O Tribunal também destacou que marcas dotadas de baixo poder distintivo — formadas por elementos de uso comum, evocativos, descritivos ou sugestivos — podem ter que suportar a coexistência com outros sinais semelhantes no mercado, desde que não haja risco de confusão ao consumidor. O próprio Superior Tribunal de Justiça já consolidou esse entendimento ao afirmar que “nos termos da jurisprudência desta Corte, marcas dotadas de baixo poder distintivo, formadas por elementos de uso comum, evocativos, descritivos ou sugestivos, podem ter de suportar o ônus de coexistir com outras semelhantes” (REsp 1.819.060/RJ, Rel. Ministra Nancy Andrighi, Terceira Turma, DJe de 26/2/2020). Tal entendimento reforça a necessidade de compatibilizar a tutela da propriedade intelectual com os princípios da livre iniciativa e da lealdade concorrencial, especialmente em mercados segmentados e altamente simbólicos, como no segmento de entretenimento.
A função social da marca e os limites da exclusividade: uma decisão que reforça o equilíbrio
A decisão do TJGO evidencia o amadurecimento da jurisprudência nacional na delimitação do alcance do direito marcário, sobretudo no que se refere à proteção de sinais dotados de baixo poder distintivo. Ao reafirmar a inaplicabilidade da exclusividade sobre expressões genéricas, descritivas ou evocativas, a corte não apenas seguiu a orientação consolidada do Superior Tribunal de Justiça, como também reforçou a importância de um juízo técnico e equilibrado, que leve em consideração os princípios da livre concorrência e a função social da marca.

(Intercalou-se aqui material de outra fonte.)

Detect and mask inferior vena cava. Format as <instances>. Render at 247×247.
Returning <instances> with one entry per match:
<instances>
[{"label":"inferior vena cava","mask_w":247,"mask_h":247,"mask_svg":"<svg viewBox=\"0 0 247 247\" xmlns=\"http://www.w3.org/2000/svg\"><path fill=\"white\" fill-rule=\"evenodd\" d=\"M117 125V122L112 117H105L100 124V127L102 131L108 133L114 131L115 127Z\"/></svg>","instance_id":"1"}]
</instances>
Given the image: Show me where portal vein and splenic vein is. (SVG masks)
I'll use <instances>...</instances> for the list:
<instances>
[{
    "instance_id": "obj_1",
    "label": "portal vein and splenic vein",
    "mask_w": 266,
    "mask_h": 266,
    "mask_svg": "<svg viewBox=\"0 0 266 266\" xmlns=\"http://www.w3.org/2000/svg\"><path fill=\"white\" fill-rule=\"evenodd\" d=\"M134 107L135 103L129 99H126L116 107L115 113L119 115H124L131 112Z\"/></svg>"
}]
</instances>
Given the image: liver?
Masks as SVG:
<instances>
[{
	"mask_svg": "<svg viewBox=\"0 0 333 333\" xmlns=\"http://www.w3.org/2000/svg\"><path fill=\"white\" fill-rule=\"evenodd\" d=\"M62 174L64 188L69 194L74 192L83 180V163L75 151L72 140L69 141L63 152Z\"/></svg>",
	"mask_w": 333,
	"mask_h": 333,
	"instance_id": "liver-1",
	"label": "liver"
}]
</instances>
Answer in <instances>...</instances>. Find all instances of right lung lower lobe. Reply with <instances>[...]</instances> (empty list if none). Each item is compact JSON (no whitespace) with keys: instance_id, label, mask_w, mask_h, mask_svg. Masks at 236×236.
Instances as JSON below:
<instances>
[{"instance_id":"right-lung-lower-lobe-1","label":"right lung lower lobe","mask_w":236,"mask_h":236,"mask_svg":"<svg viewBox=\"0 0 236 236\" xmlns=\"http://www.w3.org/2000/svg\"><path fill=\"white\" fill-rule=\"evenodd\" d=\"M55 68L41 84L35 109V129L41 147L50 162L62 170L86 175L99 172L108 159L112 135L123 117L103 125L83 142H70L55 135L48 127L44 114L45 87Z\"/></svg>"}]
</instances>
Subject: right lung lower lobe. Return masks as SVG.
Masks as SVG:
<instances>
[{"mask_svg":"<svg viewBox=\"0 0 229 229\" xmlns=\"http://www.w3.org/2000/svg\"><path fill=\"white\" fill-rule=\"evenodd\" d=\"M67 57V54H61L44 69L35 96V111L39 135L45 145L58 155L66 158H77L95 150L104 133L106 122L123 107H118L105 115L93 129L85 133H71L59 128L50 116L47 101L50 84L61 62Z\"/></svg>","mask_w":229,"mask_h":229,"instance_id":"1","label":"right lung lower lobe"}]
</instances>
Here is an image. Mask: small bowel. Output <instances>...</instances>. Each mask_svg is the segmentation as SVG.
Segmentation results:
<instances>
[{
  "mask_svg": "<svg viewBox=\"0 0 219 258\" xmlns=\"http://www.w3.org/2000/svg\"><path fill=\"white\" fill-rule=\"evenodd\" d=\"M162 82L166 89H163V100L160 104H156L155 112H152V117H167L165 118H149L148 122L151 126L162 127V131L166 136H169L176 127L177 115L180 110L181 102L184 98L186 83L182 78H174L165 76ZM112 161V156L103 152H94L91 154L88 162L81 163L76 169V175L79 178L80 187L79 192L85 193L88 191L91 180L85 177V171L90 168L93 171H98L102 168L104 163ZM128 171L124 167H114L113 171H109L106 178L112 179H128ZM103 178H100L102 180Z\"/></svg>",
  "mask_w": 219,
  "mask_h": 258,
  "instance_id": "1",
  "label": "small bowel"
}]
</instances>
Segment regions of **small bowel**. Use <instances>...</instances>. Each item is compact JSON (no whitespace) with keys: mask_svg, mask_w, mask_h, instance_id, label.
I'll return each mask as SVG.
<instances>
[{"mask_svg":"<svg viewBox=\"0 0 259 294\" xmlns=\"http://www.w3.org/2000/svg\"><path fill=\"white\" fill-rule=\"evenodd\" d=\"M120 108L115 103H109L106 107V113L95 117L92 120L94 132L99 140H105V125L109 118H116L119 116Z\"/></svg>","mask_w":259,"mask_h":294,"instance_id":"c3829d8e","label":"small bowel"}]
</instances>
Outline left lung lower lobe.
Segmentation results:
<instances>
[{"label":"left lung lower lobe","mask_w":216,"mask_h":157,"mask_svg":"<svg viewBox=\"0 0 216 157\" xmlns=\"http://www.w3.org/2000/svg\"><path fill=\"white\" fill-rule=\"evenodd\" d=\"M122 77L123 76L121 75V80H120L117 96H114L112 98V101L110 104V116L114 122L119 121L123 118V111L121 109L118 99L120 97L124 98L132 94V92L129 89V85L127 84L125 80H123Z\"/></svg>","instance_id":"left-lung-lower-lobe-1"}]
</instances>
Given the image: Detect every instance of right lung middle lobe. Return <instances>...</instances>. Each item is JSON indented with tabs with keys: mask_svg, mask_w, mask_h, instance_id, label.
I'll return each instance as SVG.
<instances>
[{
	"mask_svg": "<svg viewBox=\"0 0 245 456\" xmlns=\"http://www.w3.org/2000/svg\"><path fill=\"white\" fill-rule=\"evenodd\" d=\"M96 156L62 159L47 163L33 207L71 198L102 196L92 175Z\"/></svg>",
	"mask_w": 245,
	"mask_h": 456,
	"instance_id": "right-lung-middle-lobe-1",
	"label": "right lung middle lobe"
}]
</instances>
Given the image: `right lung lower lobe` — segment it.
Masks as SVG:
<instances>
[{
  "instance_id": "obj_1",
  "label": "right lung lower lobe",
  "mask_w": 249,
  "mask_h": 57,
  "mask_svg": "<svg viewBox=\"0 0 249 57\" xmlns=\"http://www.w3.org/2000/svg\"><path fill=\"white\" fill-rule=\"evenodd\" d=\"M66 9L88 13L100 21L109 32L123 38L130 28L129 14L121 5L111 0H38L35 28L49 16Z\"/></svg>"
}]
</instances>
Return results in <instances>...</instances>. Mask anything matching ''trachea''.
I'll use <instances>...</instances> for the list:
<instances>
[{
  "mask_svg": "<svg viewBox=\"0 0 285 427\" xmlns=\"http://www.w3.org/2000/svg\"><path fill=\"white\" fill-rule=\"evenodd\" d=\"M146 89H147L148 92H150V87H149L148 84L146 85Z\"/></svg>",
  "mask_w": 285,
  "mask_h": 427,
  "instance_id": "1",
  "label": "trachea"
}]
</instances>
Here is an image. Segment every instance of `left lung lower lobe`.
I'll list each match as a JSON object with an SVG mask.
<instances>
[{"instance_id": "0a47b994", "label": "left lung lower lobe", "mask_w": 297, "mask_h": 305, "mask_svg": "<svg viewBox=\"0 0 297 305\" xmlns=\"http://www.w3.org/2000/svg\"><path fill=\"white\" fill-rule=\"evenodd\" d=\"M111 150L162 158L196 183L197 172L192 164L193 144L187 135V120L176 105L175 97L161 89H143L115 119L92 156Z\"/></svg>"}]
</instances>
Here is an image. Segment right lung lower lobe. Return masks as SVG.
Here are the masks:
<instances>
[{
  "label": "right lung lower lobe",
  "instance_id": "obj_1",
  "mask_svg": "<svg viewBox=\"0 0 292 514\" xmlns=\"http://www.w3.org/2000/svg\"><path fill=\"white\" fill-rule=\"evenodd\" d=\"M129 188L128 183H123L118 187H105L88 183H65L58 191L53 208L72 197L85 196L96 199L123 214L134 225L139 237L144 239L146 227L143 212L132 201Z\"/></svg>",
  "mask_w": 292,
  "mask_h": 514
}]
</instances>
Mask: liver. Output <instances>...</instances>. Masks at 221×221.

Ao reconhecer a possibilidade de coexistência entre marcas semelhantes — especialmente diante da distinção entre os demais elementos e da ausência de risco de confusão — o Judiciário reafirma que o direito marcário não deve ser instrumentalizado como mecanismo de bloqueio concorrencial. A proteção conferida à marca não pode servir como escudo para pretensões fundadas em signos de baixa distintividade. Em um ambiente cada vez mais competitivo e simbólico, como o dos eventos gastronômicos e do entretenimento, é essencial que o Poder Judiciário continue a exercer seu papel como guardião do equilíbrio entre os interesses legítimos dos titulares de marcas e os valores estruturantes da livre iniciativa, da concorrência leal e da diversidade de expressão no mercado.